──────── THE DATA ────────

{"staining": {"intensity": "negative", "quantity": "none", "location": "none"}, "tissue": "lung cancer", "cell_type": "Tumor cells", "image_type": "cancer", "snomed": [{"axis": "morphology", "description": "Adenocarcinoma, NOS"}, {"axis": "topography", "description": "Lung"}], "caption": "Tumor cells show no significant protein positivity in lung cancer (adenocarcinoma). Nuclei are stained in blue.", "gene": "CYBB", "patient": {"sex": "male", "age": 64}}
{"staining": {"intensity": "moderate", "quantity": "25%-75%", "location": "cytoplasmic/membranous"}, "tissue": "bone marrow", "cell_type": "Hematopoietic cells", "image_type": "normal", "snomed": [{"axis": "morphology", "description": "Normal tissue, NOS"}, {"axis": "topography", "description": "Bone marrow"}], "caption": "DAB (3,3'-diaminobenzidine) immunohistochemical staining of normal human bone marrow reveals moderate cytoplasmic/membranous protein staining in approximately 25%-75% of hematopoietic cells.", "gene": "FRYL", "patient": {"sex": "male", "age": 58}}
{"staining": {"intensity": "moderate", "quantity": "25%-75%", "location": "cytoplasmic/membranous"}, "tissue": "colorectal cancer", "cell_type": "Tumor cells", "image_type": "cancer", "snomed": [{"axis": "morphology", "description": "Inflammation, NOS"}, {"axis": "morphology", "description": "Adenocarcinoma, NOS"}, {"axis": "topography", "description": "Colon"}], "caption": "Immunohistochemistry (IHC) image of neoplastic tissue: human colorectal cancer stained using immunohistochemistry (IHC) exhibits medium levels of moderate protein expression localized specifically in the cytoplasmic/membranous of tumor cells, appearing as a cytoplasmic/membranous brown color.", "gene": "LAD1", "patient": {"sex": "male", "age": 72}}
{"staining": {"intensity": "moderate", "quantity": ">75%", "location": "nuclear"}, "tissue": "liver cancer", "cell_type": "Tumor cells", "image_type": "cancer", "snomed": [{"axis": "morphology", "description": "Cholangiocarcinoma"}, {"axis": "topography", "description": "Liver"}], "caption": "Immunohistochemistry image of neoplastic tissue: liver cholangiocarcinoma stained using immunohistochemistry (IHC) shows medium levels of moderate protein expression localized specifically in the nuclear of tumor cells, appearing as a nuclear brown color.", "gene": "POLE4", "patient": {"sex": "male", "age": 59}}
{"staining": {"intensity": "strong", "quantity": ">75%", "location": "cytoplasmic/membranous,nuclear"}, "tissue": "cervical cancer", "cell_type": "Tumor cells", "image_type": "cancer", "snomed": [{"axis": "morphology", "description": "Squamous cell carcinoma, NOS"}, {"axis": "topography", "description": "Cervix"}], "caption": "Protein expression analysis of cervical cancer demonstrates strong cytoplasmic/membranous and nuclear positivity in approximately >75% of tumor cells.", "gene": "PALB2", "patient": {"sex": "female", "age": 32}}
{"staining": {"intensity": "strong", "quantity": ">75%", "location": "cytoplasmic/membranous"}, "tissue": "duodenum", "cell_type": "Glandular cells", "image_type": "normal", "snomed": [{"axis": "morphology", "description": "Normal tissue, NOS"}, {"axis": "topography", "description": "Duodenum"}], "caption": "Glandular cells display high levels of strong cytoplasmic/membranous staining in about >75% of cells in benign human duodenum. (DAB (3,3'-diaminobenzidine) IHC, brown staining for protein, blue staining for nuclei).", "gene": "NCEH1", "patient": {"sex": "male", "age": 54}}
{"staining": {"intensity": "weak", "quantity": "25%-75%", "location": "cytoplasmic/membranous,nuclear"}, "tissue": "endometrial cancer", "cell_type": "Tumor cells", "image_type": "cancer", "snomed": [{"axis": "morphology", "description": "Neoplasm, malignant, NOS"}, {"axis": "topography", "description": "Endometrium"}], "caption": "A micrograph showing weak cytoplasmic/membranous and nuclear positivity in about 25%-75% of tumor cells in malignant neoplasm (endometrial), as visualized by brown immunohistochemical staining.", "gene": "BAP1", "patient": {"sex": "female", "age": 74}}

────────

→ TASK REQUIREMENTS
Restate the material word for word so that no line differs from the original.

→ SOLUTION TO THIS PROBLEM
{"staining": {"intensity": "negative", "quantity": "none", "location": "none"}, "tissue": "lung cancer", "cell_type": "Tumor cells", "image_type": "cancer", "snomed": [{"axis": "morphology", "description": "Adenocarcinoma, NOS"}, {"axis": "topography", "description": "Lung"}], "caption": "Tumor cells show no significant protein positivity in lung cancer (adenocarcinoma). Nuclei are stained in blue.", "gene": "CYBB", "patient": {"sex": "male", "age": 64}}
{"staining": {"intensity": "moderate", "quantity": "25%-75%", "location": "cytoplasmic/membranous"}, "tissue": "bone marrow", "cell_type": "Hematopoietic cells", "image_type": "normal", "snomed": [{"axis": "morphology", "description": "Normal tissue, NOS"}, {"axis": "topography", "description": "Bone marrow"}], "caption": "DAB (3,3'-diaminobenzidine) immunohistochemical staining of normal human bone marrow reveals moderate cytoplasmic/membranous protein staining in approximately 25%-75% of hematopoietic cells.", "gene": "FRYL", "patient": {"sex": "male", "age": 58}}
{"staining": {"intensity": "moderate", "quantity": "25%-75%", "location": "cytoplasmic/membranous"}, "tissue": "colorectal cancer", "cell_type": "Tumor cells", "image_type": "cancer", "snomed": [{"axis": "morphology", "description": "Inflammation, NOS"}, {"axis": "morphology", "description": "Adenocarcinoma, NOS"}, {"axis": "topography", "description": "Colon"}], "caption": "Immunohistochemistry (IHC) image of neoplastic tissue: human colorectal cancer stained using immunohistochemistry (IHC) exhibits medium levels of moderate protein expression localized specifically in the cytoplasmic/membranous of tumor cells, appearing as a cytoplasmic/membranous brown color.", "gene": "LAD1", "patient": {"sex": "male", "age": 72}}
{"staining": {"intensity": "moderate", "quantity": ">75%", "location": "nuclear"}, "tissue": "liver cancer", "cell_type": "Tumor cells", "image_type": "cancer", "snomed": [{"axis": "morphology", "description": "Cholangiocarcinoma"}, {"axis": "topography", "description": "Liver"}], "caption": "Immunohistochemistry image of neoplastic tissue: liver cholangiocarcinoma stained using immunohistochemistry (IHC) shows medium levels of moderate protein expression localized specifically in the nuclear of tumor cells, appearing as a nuclear brown color.", "gene": "POLE4", "patient": {"sex": "male", "age": 59}}
{"staining": {"intensity": "strong", "quantity": ">75%", "location": "cytoplasmic/membranous,nuclear"}, "tissue": "cervical cancer", "cell_type": "Tumor cells", "image_type": "cancer", "snomed": [{"axis": "morphology", "description": "Squamous cell carcinoma, NOS"}, {"axis": "topography", "description": "Cervix"}], "caption": "Protein expression analysis of cervical cancer demonstrates strong cytoplasmic/membranous and nuclear positivity in approximately >75% of tumor cells.", "gene": "PALB2", "patient": {"sex": "female", "age": 32}}
{"staining": {"intensity": "strong", "quantity": ">75%", "location": "cytoplasmic/membranous"}, "tissue": "duodenum", "cell_type": "Glandular cells", "image_type": "normal", "snomed": [{"axis": "morphology", "description": "Normal tissue, NOS"}, {"axis": "topography", "description": "Duodenum"}], "caption": "Glandular cells display high levels of strong cytoplasmic/membranous staining in about >75% of cells in benign human duodenum. (DAB (3,3'-diaminobenzidine) IHC, brown staining for protein, blue staining for nuclei).", "gene": "NCEH1", "patient": {"sex": "male", "age": 54}}
{"staining": {"intensity": "weak", "quantity": "25%-75%", "location": "cytoplasmic/membranous,nuclear"}, "tissue": "endometrial cancer", "cell_type": "Tumor cells", "image_type": "cancer", "snomed": [{"axis": "morphology", "description": "Neoplasm, malignant, NOS"}, {"axis": "topography", "description": "Endometrium"}], "caption": "A micrograph showing weak cytoplasmic/membranous and nuclear positivity in about 25%-75% of tumor cells in malignant neoplasm (endometrial), as visualized by brown immunohistochemical staining.", "gene": "BAP1", "patient": {"sex": "female", "age": 74}}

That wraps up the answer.